CONJUNTO DE TAREFAS >>
**A.** Responda, com base no texto sobre a peça Ensaio aberto:
(i) Em que mês e ano a peça foi apresentada?
(ii) Qual é o nome do festival em que ela conseguiu espaço?
(iii) Quem comanda a Companhia Atores de Laura?
**B.** Por favor, escreva a continuação do texto sobre a peça Ensaio aberto a partir do ponto em que ele termina.

TEXTO DE LEITURA >>
---------------
Não chegamos a tempo do Circuito Carioca de Esquetes, mas conseguimos espaço num festival um pouco menos conhecido, chamado Curta Cena de Teatro. Em novembro de 2003, Ensaio aberto foi apresentado. Nunca soubemos do resultado, mas uma amiga nossa disse que estava perto de um jurado e, na hora da piada envolvendo Gerald Thomas (não vou explicá-la, vocês entenderão quando ela aparecer no texto) o sujeito bufou de raiva e desenhou um D num papel. Isso significa que incomodamos...

Abaixo, segue o texto, com os nomes dos atores da escalação do elenco original. Rodrigo Cirne é ator e cantor lírico, o que rendeu a ele fazer parte do elenco dos musicais de Charles Möeller e Cláudio Botelho - 7 - o musical e o muito bem sucedido Beatles num céu de diamantes. Isabel Pinheiro (não sei se ela ainda usa este nome) fez algumas participações no humorístico Turma do Didi e na novela vespertina Malhação, e faz parte da Companhia Atores de Laura, comandada pelo diretor Daniel Herz, bem como Leandro Soares, que é assistente de direção de Daniel em algumas montagens.
---------------
DADOS DISPONÍVEIS >>

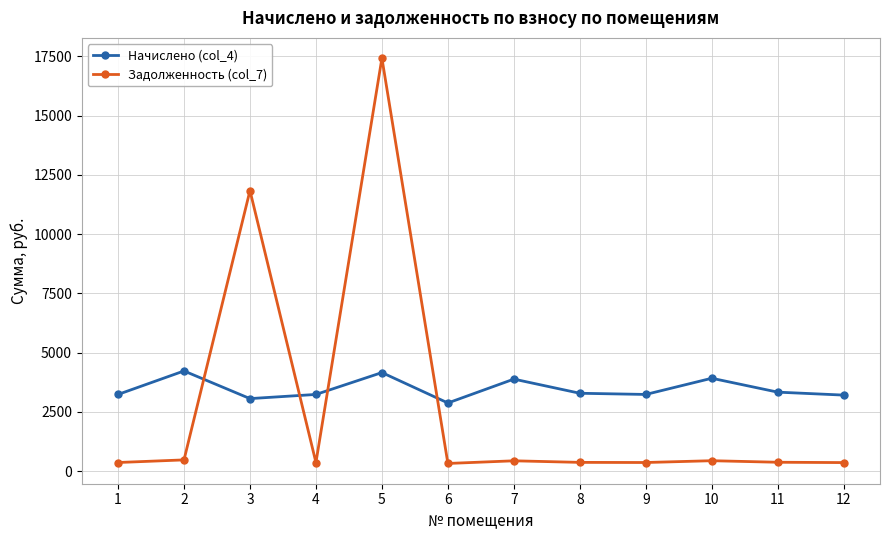

List the series in order of their overall mean, highest first.

Начислено (col_4), Задолженность (col_7)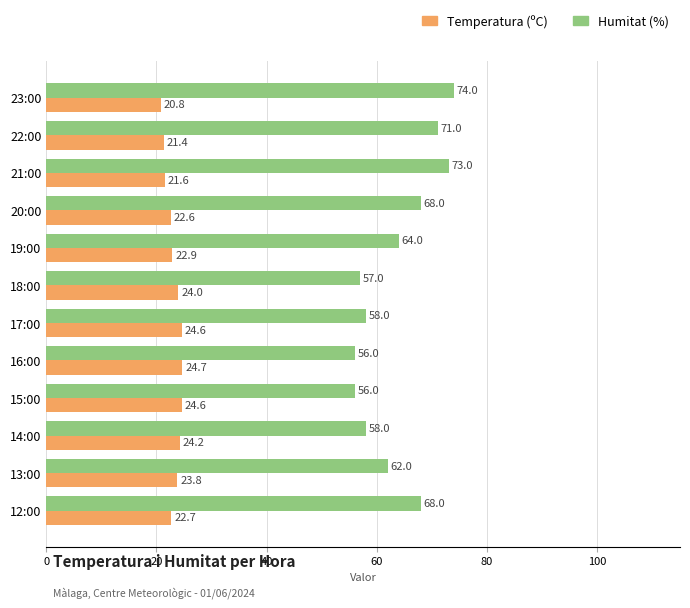

What is the sum of all Temperatura (ºC) values?

277.9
---------------
LISTA DE RESPOSTAS >>
**A.**
(i) Em novembro de 2003.
(ii) Curta Cena de Teatro.
(iii) O diretor Daniel Herz.

**B.**
Além de uma ótima atriz ("estudiosa em Stanislavski e que fez aula de nu na CAL", como a gente brincava nos ensaios"), Aline Pereira é professora da Faculdade Estácio de Sá e eu tive a honra de ajudá-la em sua tese de mestrado sobre Nelson Rodrigues (inclusive, fui citado nos agradecimentos). Nana Lima eu nunca mais vi, só sei que ela ficou com um livro de peças de Nelson Rodrigues meu e me fez comprar outro pra ter as obras completas do maior dramaturgo que o Brasil já teve - e um dos maiores do mundo.

Bom, mas agora deixemos de lado as nostalgias. Conheçam o Ensaio aberto. Reparem que eu estava tão empenhado em contar esta história que até tracei o perfil dos personagens.

Obrigado a todos, e fiquem à vontade pra comentar,

Vinícius Faustini

*****

ENSAIO ABERTO

De Leandro Soares e Vinícius Faustini.


PERSONAGENS (por ordem de entrada em cena)

JÚNIA LAMAS (Aline Pereira)

Diretora teatral, com seus padrões de teatro experimental muito concretos. Tem forte personalidade e liderança firme.

FERNANDO PINHEIRO (Rodrigo Cirne)

Ator experiente, consagrado nas comédias de Guilherme Castro. Mostra estar atuando a contragosto, por achar que a direção de Júnia não está à altura de sua vasta carreira.

AMANDA BANDEIRA (Isabel Pinheiro)

Atriz respeitada no universo do teatro de vanguarda carioca. Decidida e de gênio difícil, tem sua atuação marcada por uma intensa carga dramática.

MONIQUE NOVAES (Nana Lima)

Atriz com voz aguda e irritante. Deslumbrada, sem o menor conteúdo, de inteligência duvidosa. É jovem e tem um rosto angelical.

GUILHERME CASTRO (Leandro Soares)

Autor teatral egocêntrico, estressado e com humor ácido. Coloca como primeiro plano de suas peças o faturamento e a bilheteria. Valendo-se de sua grande influência na mídia e de seus contatos, faz com que cada um dos seus espetáculos seja sinônimo de sucesso garantido.

CENÁRIO

Três cadeiras com um punhal de prata no meio do palco.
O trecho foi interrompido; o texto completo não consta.